* _Work required_
Copy all the lines of the data that include the word "with".
::: Data section
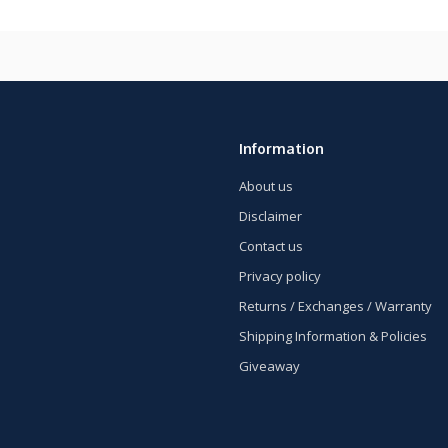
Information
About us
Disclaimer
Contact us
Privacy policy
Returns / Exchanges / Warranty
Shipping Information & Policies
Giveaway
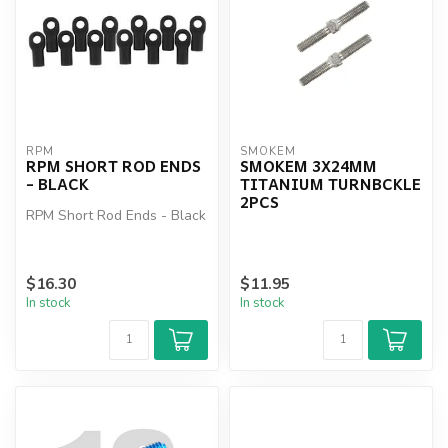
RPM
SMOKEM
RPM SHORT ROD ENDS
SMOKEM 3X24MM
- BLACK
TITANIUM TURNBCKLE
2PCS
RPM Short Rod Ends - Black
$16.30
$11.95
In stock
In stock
::::::
::: Data section
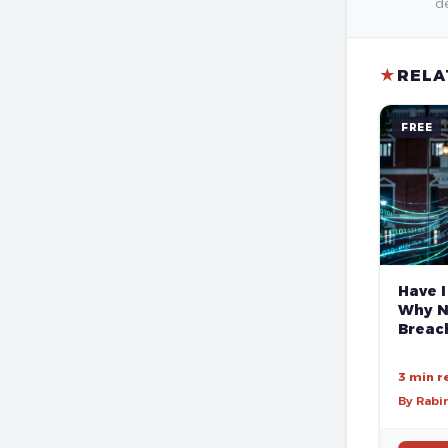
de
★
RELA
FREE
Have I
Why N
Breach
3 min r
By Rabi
::::::
::: Data section
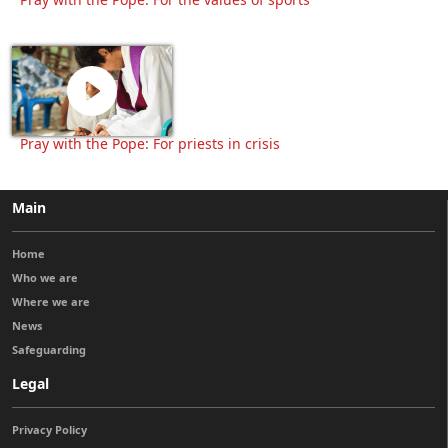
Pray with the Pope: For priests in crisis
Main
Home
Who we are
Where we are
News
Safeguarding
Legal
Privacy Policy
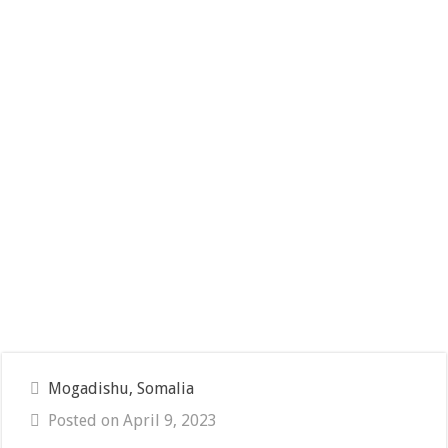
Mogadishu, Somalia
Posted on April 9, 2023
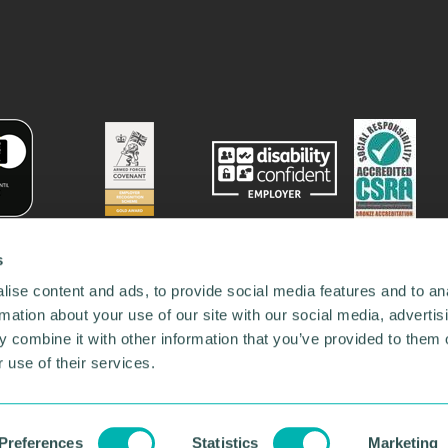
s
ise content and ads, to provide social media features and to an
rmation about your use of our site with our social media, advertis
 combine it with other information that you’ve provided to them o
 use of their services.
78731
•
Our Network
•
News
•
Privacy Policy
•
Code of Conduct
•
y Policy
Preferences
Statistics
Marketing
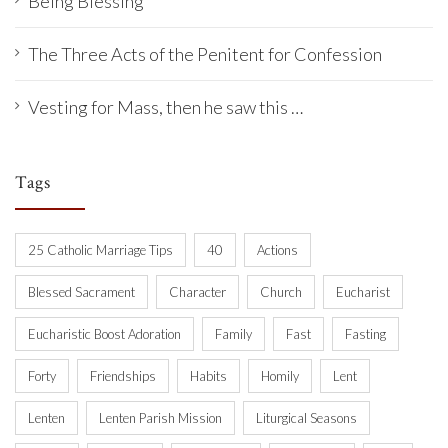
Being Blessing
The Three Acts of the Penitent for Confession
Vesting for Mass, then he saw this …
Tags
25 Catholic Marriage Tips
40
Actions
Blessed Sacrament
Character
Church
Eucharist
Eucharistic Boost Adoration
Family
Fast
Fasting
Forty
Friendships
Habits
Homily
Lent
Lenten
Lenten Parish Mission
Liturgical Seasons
::::::
* _Answer section_
Pray with the Pope: For priests in crisis
rmation about your use of our site with our social media, advertis
 combine it with other information that you’ve provided to them o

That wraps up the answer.